- **Exercise description**
Transcribe all the records exactly and omit any images they hold.

Records excerpted from a collection:

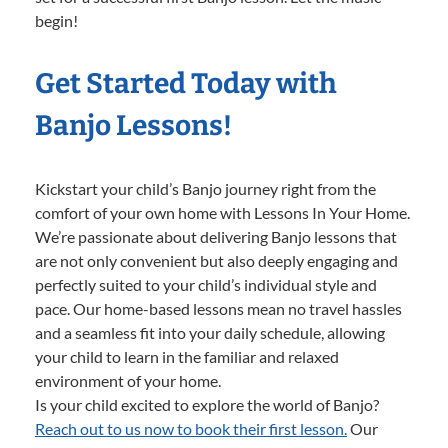
begin!
Get Started Today with
Banjo Lessons!
Kickstart your child’s Banjo journey right from the
comfort of your own home with Lessons In Your Home.
We’re passionate about delivering Banjo lessons that
are not only convenient but also deeply engaging and
perfectly suited to your child’s individual style and
pace. Our home-based lessons mean no travel hassles
and a seamless fit into your daily schedule, allowing
your child to learn in the familiar and relaxed
environment of your home.
Is your child excited to explore the world of Banjo?
Reach out to us now to book their first lesson.
Our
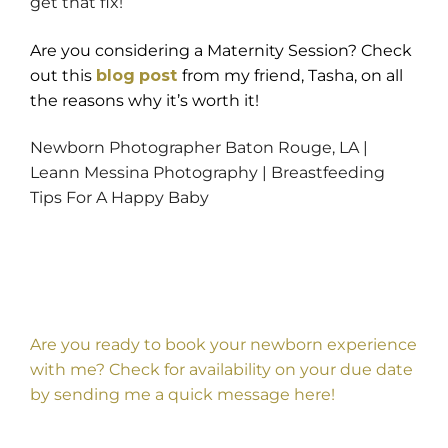
get that fix!
Are you considering a Maternity Session? Check
out this
blog
post
from my friend, Tasha, on all
the reasons why it’s worth it!
Newborn Photographer Baton Rouge, LA |
Leann Messina Photography | Breastfeeding
Tips For A Happy Baby
Are you ready to book your newborn experience
with me? Check for availability on your due date
by sending me a quick message
here
!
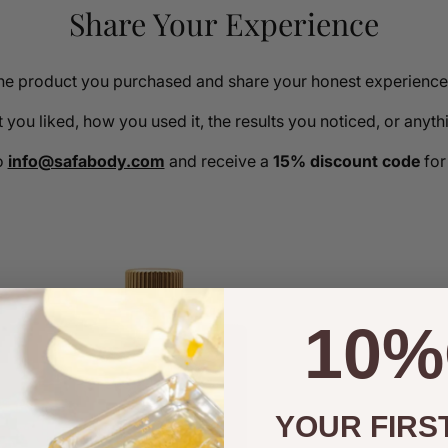
Share Your Experience
the product you purchased and share your honest experience 
you liked, how you used it, the results you noticed, or anyt
o
info@safabody.com
and receive a
15% discount code
for
10%
YOUR FIRS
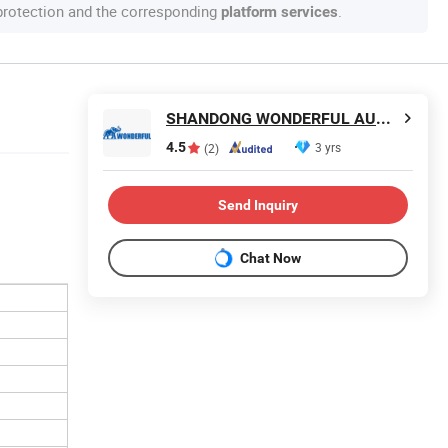
 protection and the corresponding
.
platform services
SHANDONG WONDERFUL AUTO COMPANY LIMITED.
4.5
3 yrs
(2)
Send Inquiry
Chat Now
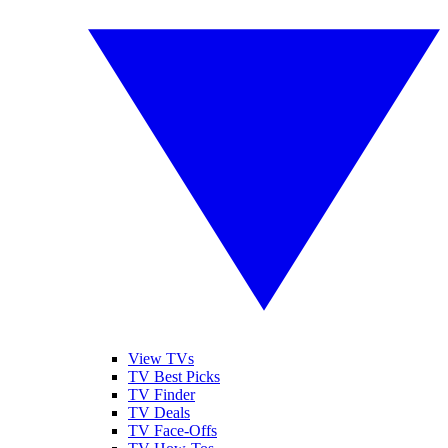
View TVs
TV Best Picks
TV Finder
TV Deals
TV Face-Offs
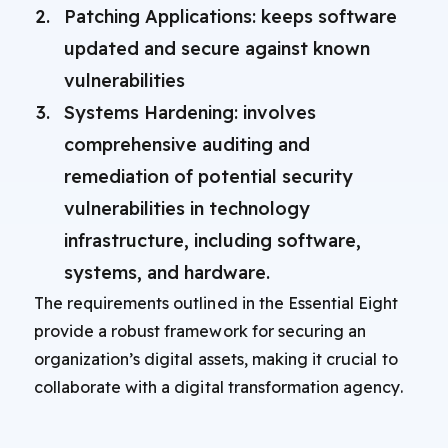
Patching Applications: keeps software
updated and secure against known
vulnerabilities
Systems Hardening: involves
comprehensive auditing and
remediation of potential security
vulnerabilities in technology
infrastructure, including software,
systems, and hardware.
The requirements outlined in the Essential Eight
provide a robust framework for securing an
organization’s digital assets, making it crucial to
collaborate with a digital transformation agency.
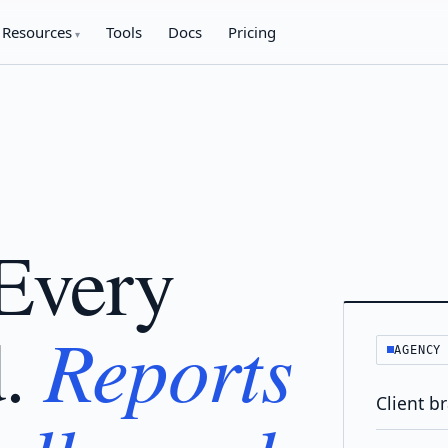
Resources
Tools
Docs
Pricing
 Every
Reports
d.
AGENCY
Client b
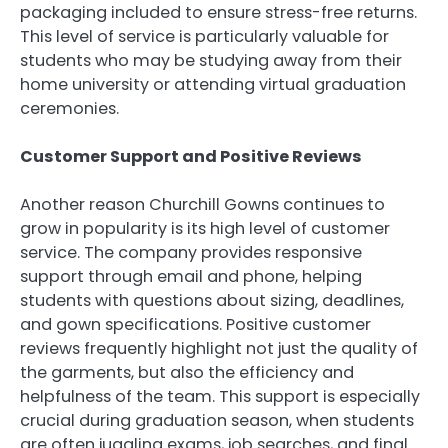
packaging included to ensure stress-free returns.
This level of service is particularly valuable for
students who may be studying away from their
home university or attending virtual graduation
ceremonies.
Customer Support and Positive Reviews
Another reason Churchill Gowns continues to
grow in popularity is its high level of customer
service. The company provides responsive
support through email and phone, helping
students with questions about sizing, deadlines,
and gown specifications. Positive customer
reviews frequently highlight not just the quality of
the garments, but also the efficiency and
helpfulness of the team. This support is especially
crucial during graduation season, when students
are often juggling exams, job searches, and final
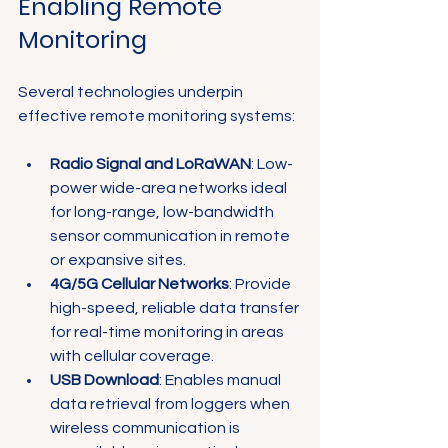
Enabling Remote 
Monitoring
Several technologies underpin 
effective remote monitoring systems:
Radio Signal and LoRaWAN
: Low-
power wide-area networks ideal 
for long-range, low-bandwidth 
sensor communication in remote 
or expansive sites.
4G/5G Cellular Networks
: Provide 
high-speed, reliable data transfer 
for real-time monitoring in areas 
with cellular coverage.
USB Download
: Enables manual 
data retrieval from loggers when 
wireless communication is 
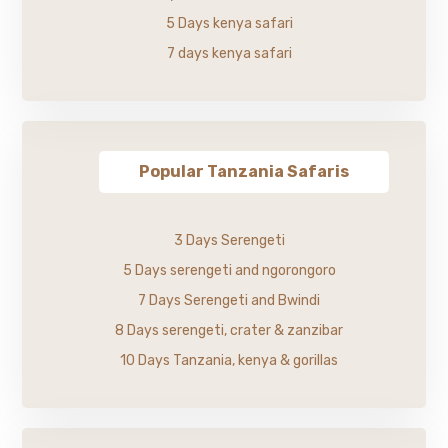
5 Days kenya safari
7 days kenya safari
Popular Tanzania Safaris
3 Days Serengeti
5 Days serengeti and ngorongoro
7 Days Serengeti and Bwindi
8 Days serengeti, crater & zanzibar
10 Days Tanzania, kenya & gorillas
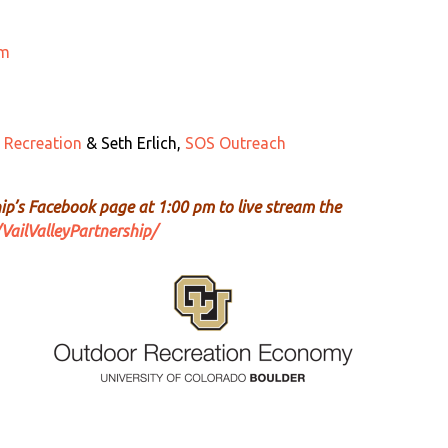
um
 Recreation
& Seth Erlich,
SOS Outreach
hip’s Facebook page at 1:00 pm to live stream the
ailValleyPartnership/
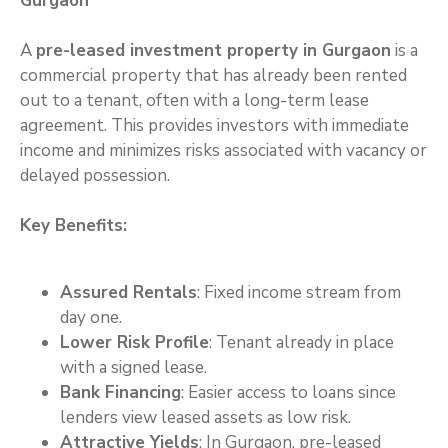
Gurgaon
A
pre-leased investment property in Gurgaon
is a
commercial property that has already been rented
out to a tenant, often with a long-term lease
agreement. This provides investors with immediate
income and minimizes risks associated with vacancy or
delayed possession.
Key Benefits:
Assured Rentals
: Fixed income stream from
day one.
Lower Risk Profile
: Tenant already in place
with a signed lease.
Bank Financing
: Easier access to loans since
lenders view leased assets as low risk.
Attractive Yields
: In Gurgaon, pre-leased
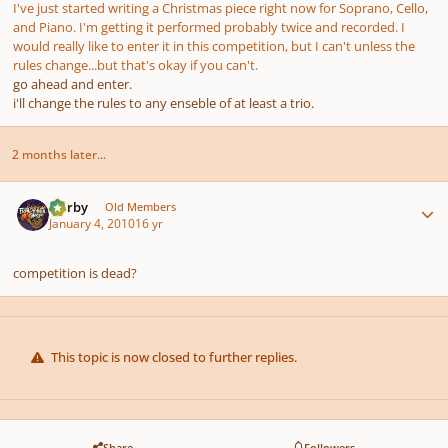
I've just started writing a Christmas piece right now for Soprano, Cello,
and Piano. I'm getting it performed probably twice and recorded. I
would really like to enter it in this competition, but I can't unless the
rules change...but that's okay if you can't.
go ahead and enter.
i'll change the rules to any enseble of at least a trio.
2 months later...
Author stats
Norby
Old Members
January 4, 2010
16 yr
competition is dead?
This topic is now closed to further replies.
Share
Followers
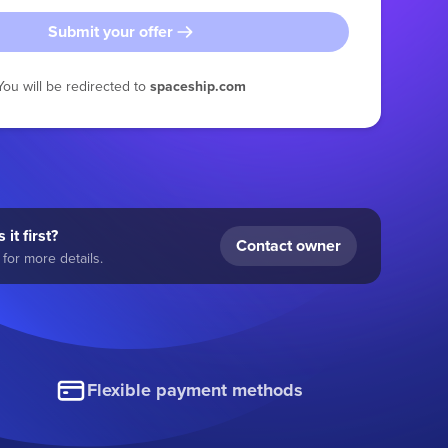
Submit your offer
You will be redirected to
spaceship.com
 it first?
Contact owner
for more details.
Flexible payment methods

- **Solution to the problem**
begin!
Get Started Today with
Banjo Lessons!
Kickstart your child’s Banjo journey right from the
comfort of your own home with Lessons In Your Home.
We’re passionate about delivering Banjo lessons that
are not only convenient but also deeply engaging and
perfectly suited to your child’s individual style and
pace. Our home-based lessons mean no travel hassles
and a seamless fit into your daily schedule, allowing
your child to learn in the familiar and relaxed
environment of your home.
Is your child excited to explore the world of Banjo?
Reach out to us now to book their first lesson.
Our
get that fix!
Are you considering a Maternity Session? Check
out this
blog
post
from my friend, Tasha, on all
the reasons why it’s worth it!
Newborn Photographer Baton Rouge, LA |
Leann Messina Photography | Breastfeeding
Tips For A Happy Baby
Are you ready to book your newborn experience
with me? Check for availability on your due date
by sending me a quick message
here
!
Share Your Experience
the product you purchased and share your honest experience 
you liked, how you used it, the results you noticed, or anyt
o
info@safabody.com
and receive a
15% discount code
for
10%
YOUR FIRS
 protection and the corresponding
.
platform services
SHANDONG WONDERFUL AUTO COMPANY LIMITED.
4.5
3 yrs
(2)
Send Inquiry
Chat Now
View TVs
TV Best Picks
TV Finder
TV Deals
TV Face-Offs
Patching Applications: keeps software
updated and secure against known
vulnerabilities
Systems Hardening: involves
comprehensive auditing and
remediation of potential security
vulnerabilities in technology
infrastructure, including software,
systems, and hardware.
The requirements outlined in the Essential Eight
provide a robust framework for securing an
organization’s digital assets, making it crucial to
collaborate with a digital transformation agency.
Resources
Tools
Docs
Pricing
 Every
Reports
d.
AGENCY
Client b
packaging included to ensure stress-free returns.
This level of service is particularly valuable for
students who may be studying away from their
home university or attending virtual graduation
ceremonies.
Customer Support and Positive Reviews
Another reason Churchill Gowns continues to
grow in popularity is its high level of customer
service. The company provides responsive
support through email and phone, helping
students with questions about sizing, deadlines,
and gown specifications. Positive customer
reviews frequently highlight not just the quality of
the garments, but also the efficiency and
helpfulness of the team. This support is especially
crucial during graduation season, when students
are often juggling exams, job searches, and final
Enabling Remote 
Monitoring
Several technologies underpin 
effective remote monitoring systems:
Radio Signal and LoRaWAN
: Low-
power wide-area networks ideal 
for long-range, low-bandwidth 
sensor communication in remote 
or expansive sites.
4G/5G Cellular Networks
: Provide 
high-speed, reliable data transfer 
for real-time monitoring in areas 
with cellular coverage.
USB Download
: Enables manual 
data retrieval from loggers when 
wireless communication is 
5 Days kenya safari
7 days kenya safari
Popular Tanzania Safaris
3 Days Serengeti
5 Days serengeti and ngorongoro
7 Days Serengeti and Bwindi
8 Days serengeti, crater & zanzibar
10 Days Tanzania, kenya & gorillas
um
 Recreation
& Seth Erlich,
SOS Outreach
hip’s Facebook page at 1:00 pm to live stream the
ailValleyPartnership/
Gurgaon
A
pre-leased investment property in Gurgaon
is a
commercial property that has already been rented
out to a tenant, often with a long-term lease
agreement. This provides investors with immediate
income and minimizes risks associated with vacancy or
delayed possession.
Key Benefits:
Assured Rentals
: Fixed income stream from
day one.
Lower Risk Profile
: Tenant already in place
with a signed lease.
Bank Financing
: Easier access to loans since
lenders view leased assets as low risk.
Attractive Yields
: In Gurgaon, pre-leased
I've just started writing a Christmas piece right now for Soprano, Cello,
and Piano. I'm getting it performed probably twice and recorded. I
would really like to enter it in this competition, but I can't unless the
rules change...but that's okay if you can't.
go ahead and enter.
i'll change the rules to any enseble of at least a trio.
2 months later...
Author stats
Norby
Old Members
January 4, 2010
16 yr
competition is dead?
This topic is now closed to further replies.
Share
Followers
Submit your offer
You will be redirected to
spaceship.com
 it first?
Contact owner
for more details.
Flexible payment methods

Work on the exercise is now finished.